▶ Task requirements
Look for the string "buttons" in the listing. Copy each line that has it.

▶ Supplied material
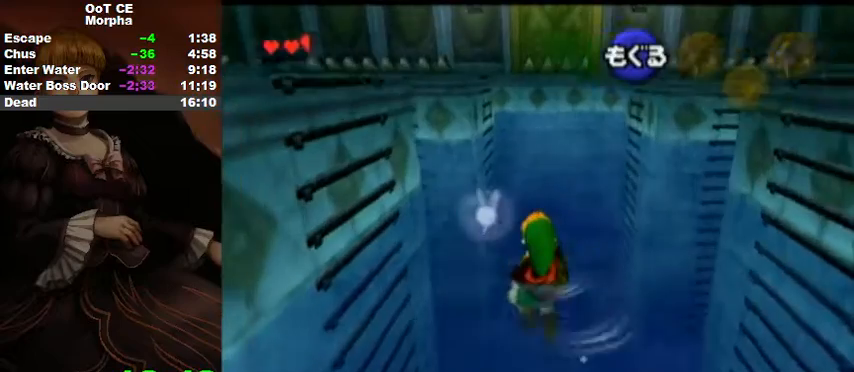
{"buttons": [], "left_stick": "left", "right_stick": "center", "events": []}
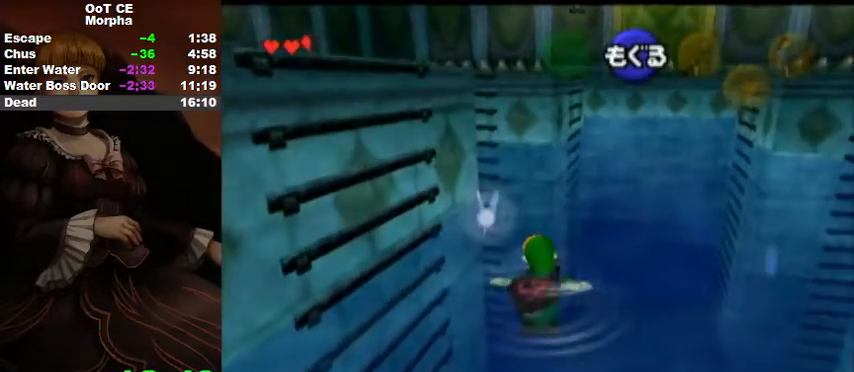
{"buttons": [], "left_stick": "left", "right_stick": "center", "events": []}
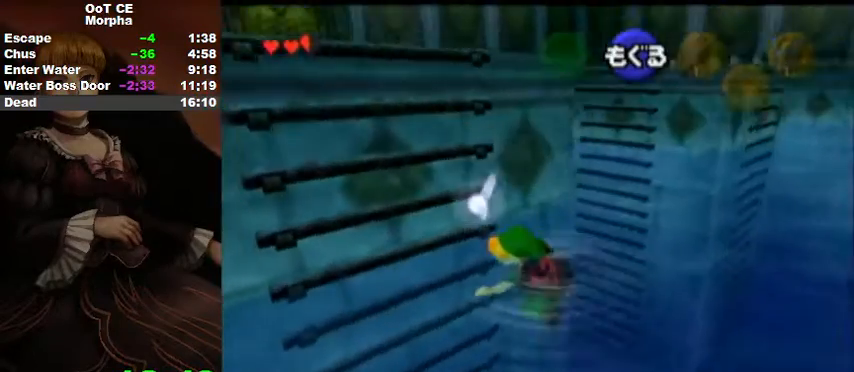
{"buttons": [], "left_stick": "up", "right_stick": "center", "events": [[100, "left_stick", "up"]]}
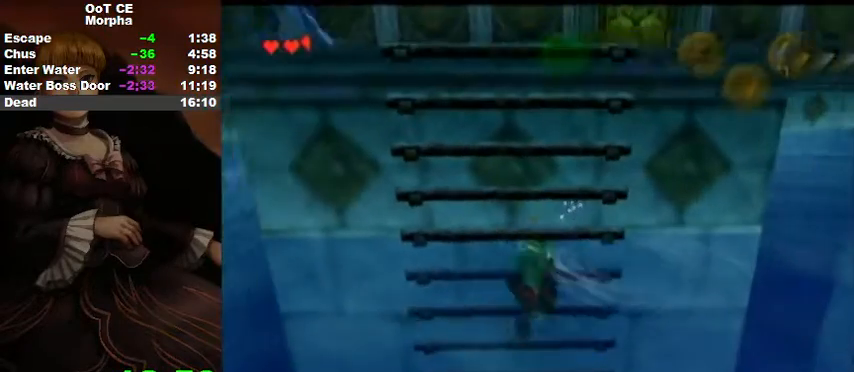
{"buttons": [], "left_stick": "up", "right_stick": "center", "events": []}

==

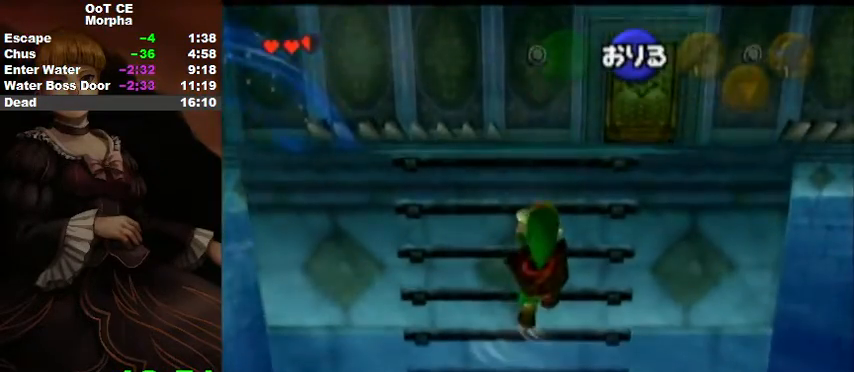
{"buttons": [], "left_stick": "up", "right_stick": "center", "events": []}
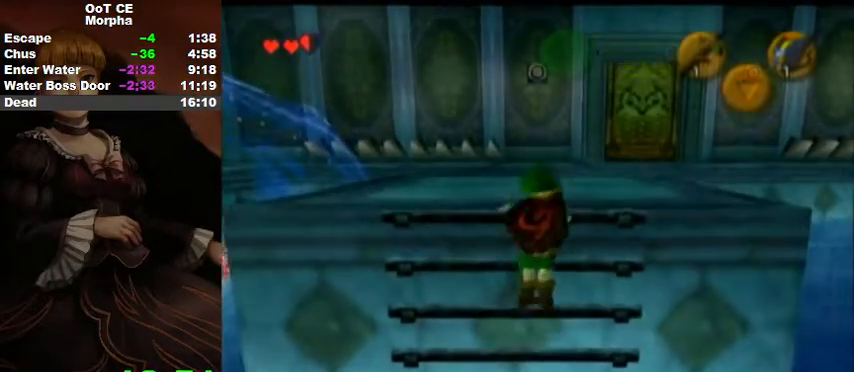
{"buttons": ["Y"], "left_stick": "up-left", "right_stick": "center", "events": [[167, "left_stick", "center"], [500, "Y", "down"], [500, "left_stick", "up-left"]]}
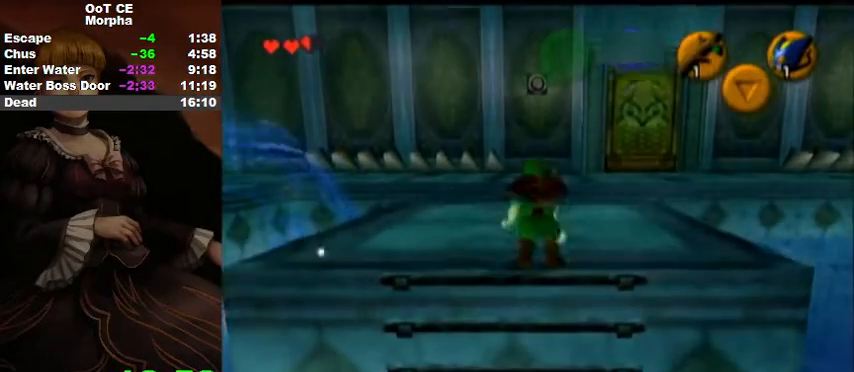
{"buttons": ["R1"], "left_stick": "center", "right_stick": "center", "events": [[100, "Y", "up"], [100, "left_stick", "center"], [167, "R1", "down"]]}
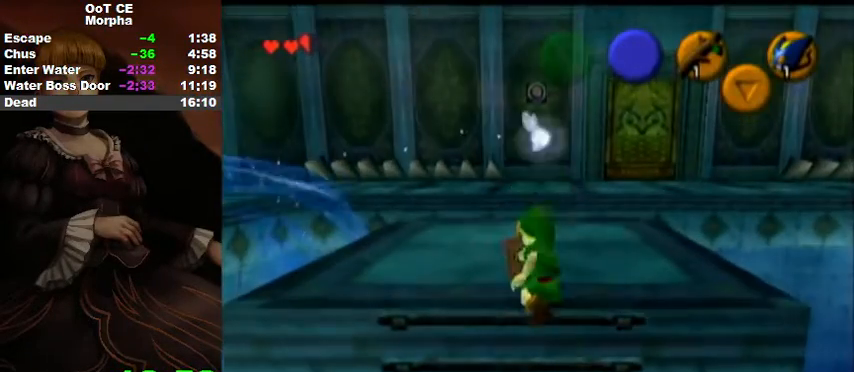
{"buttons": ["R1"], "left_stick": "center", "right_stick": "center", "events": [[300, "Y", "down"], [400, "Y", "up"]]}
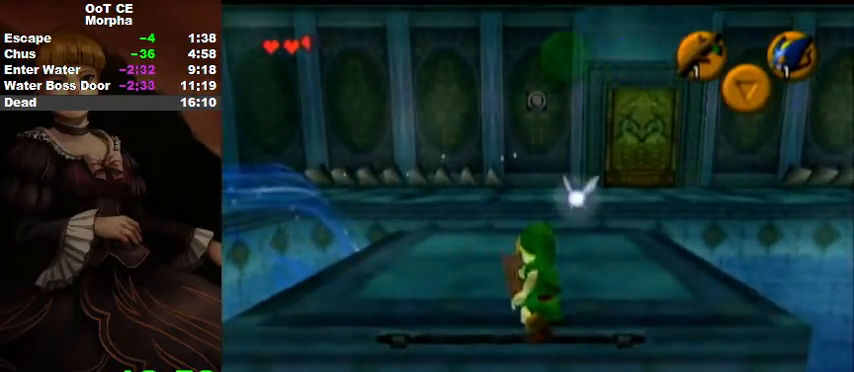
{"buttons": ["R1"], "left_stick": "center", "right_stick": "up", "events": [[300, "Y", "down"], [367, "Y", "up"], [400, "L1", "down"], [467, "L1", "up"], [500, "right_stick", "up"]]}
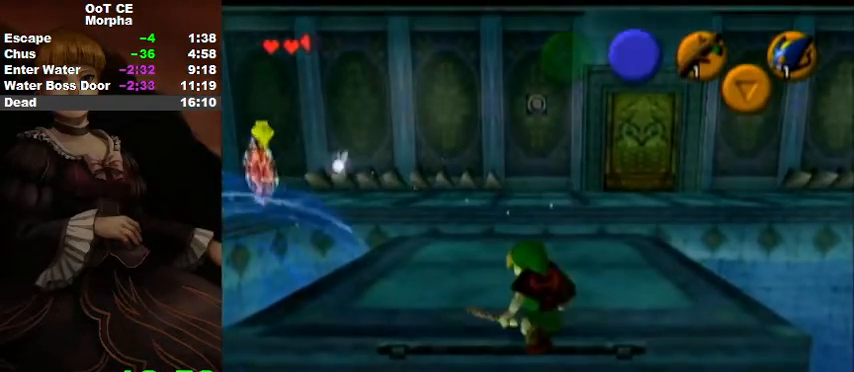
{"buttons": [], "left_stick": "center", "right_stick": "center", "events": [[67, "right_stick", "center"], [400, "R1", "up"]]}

==

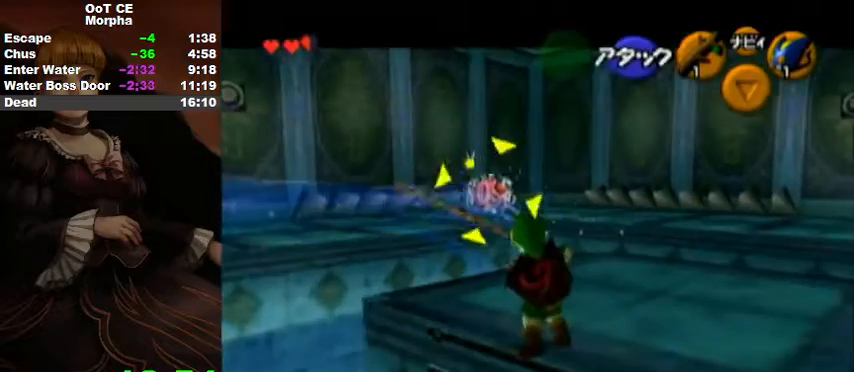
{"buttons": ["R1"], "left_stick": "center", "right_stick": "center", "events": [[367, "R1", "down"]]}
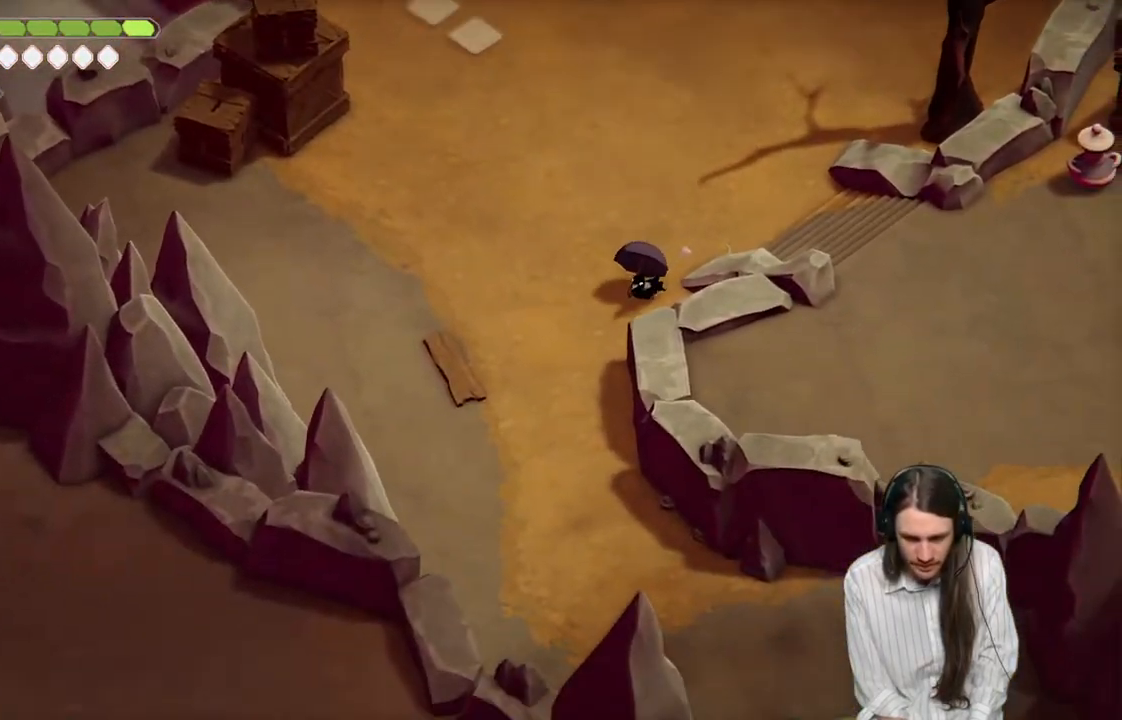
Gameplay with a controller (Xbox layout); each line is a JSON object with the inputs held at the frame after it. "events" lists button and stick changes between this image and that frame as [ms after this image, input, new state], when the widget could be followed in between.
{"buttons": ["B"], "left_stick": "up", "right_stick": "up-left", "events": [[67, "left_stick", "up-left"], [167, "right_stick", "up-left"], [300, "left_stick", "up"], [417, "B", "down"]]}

▶ Finished task
{"buttons": [], "left_stick": "left", "right_stick": "center", "events": []}
{"buttons": [], "left_stick": "left", "right_stick": "center", "events": []}
{"buttons": [], "left_stick": "up", "right_stick": "center", "events": [[100, "left_stick", "up"]]}
{"buttons": [], "left_stick": "up", "right_stick": "center", "events": []}
{"buttons": [], "left_stick": "up", "right_stick": "center", "events": []}
{"buttons": ["Y"], "left_stick": "up-left", "right_stick": "center", "events": [[167, "left_stick", "center"], [500, "Y", "down"], [500, "left_stick", "up-left"]]}
{"buttons": ["R1"], "left_stick": "center", "right_stick": "center", "events": [[100, "Y", "up"], [100, "left_stick", "center"], [167, "R1", "down"]]}
{"buttons": ["R1"], "left_stick": "center", "right_stick": "center", "events": [[300, "Y", "down"], [400, "Y", "up"]]}
{"buttons": ["R1"], "left_stick": "center", "right_stick": "up", "events": [[300, "Y", "down"], [367, "Y", "up"], [400, "L1", "down"], [467, "L1", "up"], [500, "right_stick", "up"]]}
{"buttons": [], "left_stick": "center", "right_stick": "center", "events": [[67, "right_stick", "center"], [400, "R1", "up"]]}
{"buttons": ["R1"], "left_stick": "center", "right_stick": "center", "events": [[367, "R1", "down"]]}
{"buttons": ["B"], "left_stick": "up", "right_stick": "up-left", "events": [[67, "left_stick", "up-left"], [167, "right_stick", "up-left"], [300, "left_stick", "up"], [417, "B", "down"]]}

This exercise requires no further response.